Think of our other traditionally strong sports: Rugby, League, Swimming, Tennis, Golf... Other olympic events... We're under performing in many areas these days. Is there a broader issue within the country around tallent identification and development?
 
No one here will want to hear this but the whole Australians are great at sport is a bit of a myth.

Not saying Aus dont punch above their weight, and have had some great sportsman but the success seen by the current generation in the olympics, commonwealth games, cricket, soccer has alot do do with pouring huge money in sports.

In 1976 Aus won one gold medal in the olympics, and were smashed on home soil in the 1982 commonwealth games. Aus also struggled in cricket and soccer at the time.

The government poured money into the AIS and pathways, development etc for other sports. This resulted in a generation of success.

What we are seeing now is other countries doing the same thing and catching up. We saw it with the GB olympic team with the lotto money, and Eng made alot of changes to its cricket system as have India.
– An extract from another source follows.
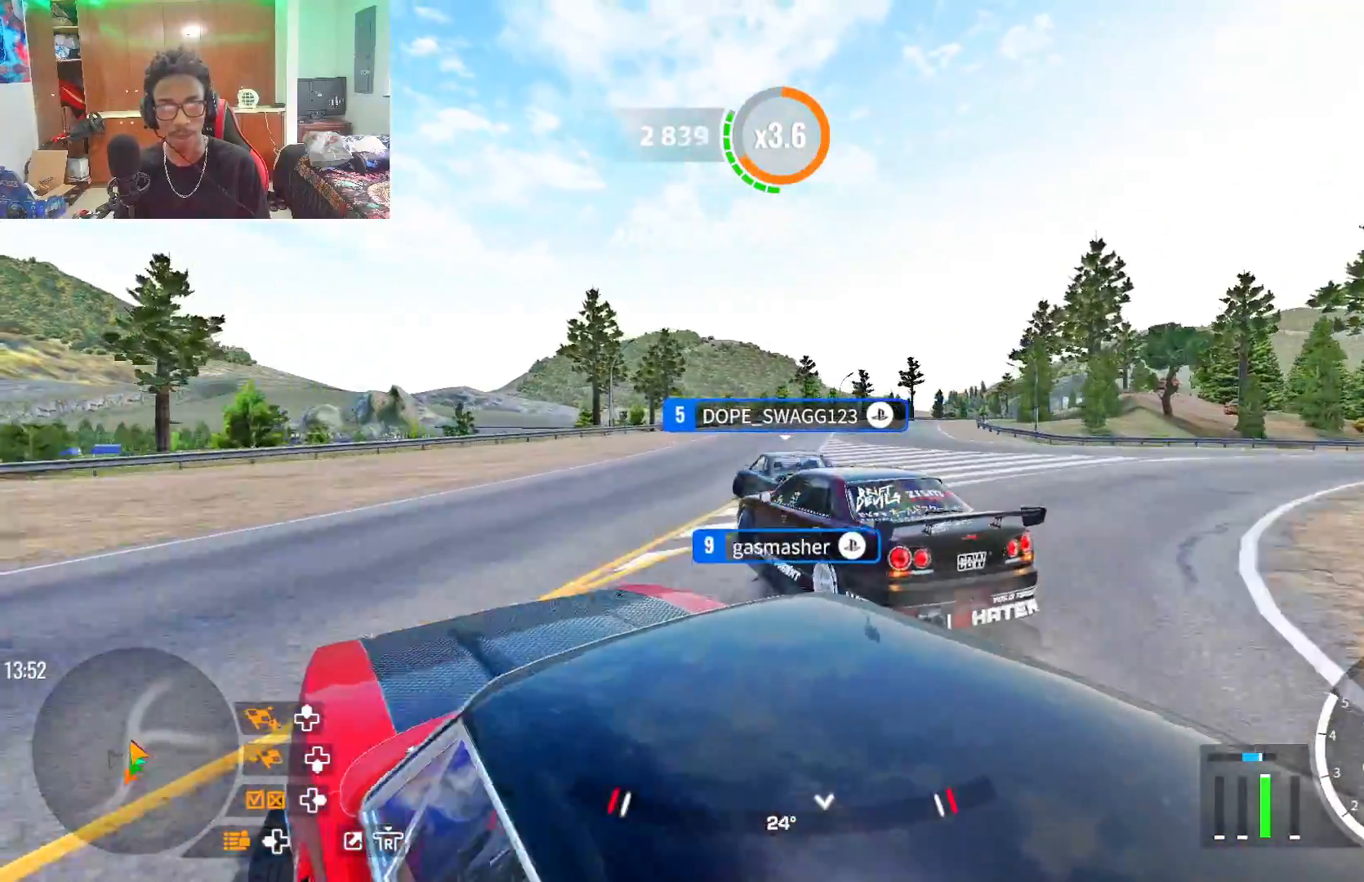
{"buttons": ["R2"], "left_stick": "up-right", "right_stick": "center", "events": [[317, "left_stick", "up-right"]]}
So while Aus will always be a great sporting nation i dont think we'll see the huge success across sports that weve see in the last 20 odd years.
 
Good point Furn.

I have also stated elsewhere that one of the reasons we are struggling to find suitable replacements from Sheffield Shield to come into the team is due to the way the SS is played these days. Games are manufactured for results and hence cheap wickets are taken due to batsmen taking risks in pursuit of quick runs. At the same time, batsmen take significant risks in the pursuit of quick runs which then becomes part of their game on a full time basis. Hence this leads to the situation we have now where once they come into the team (even as mature rookies) they struggle to adapt.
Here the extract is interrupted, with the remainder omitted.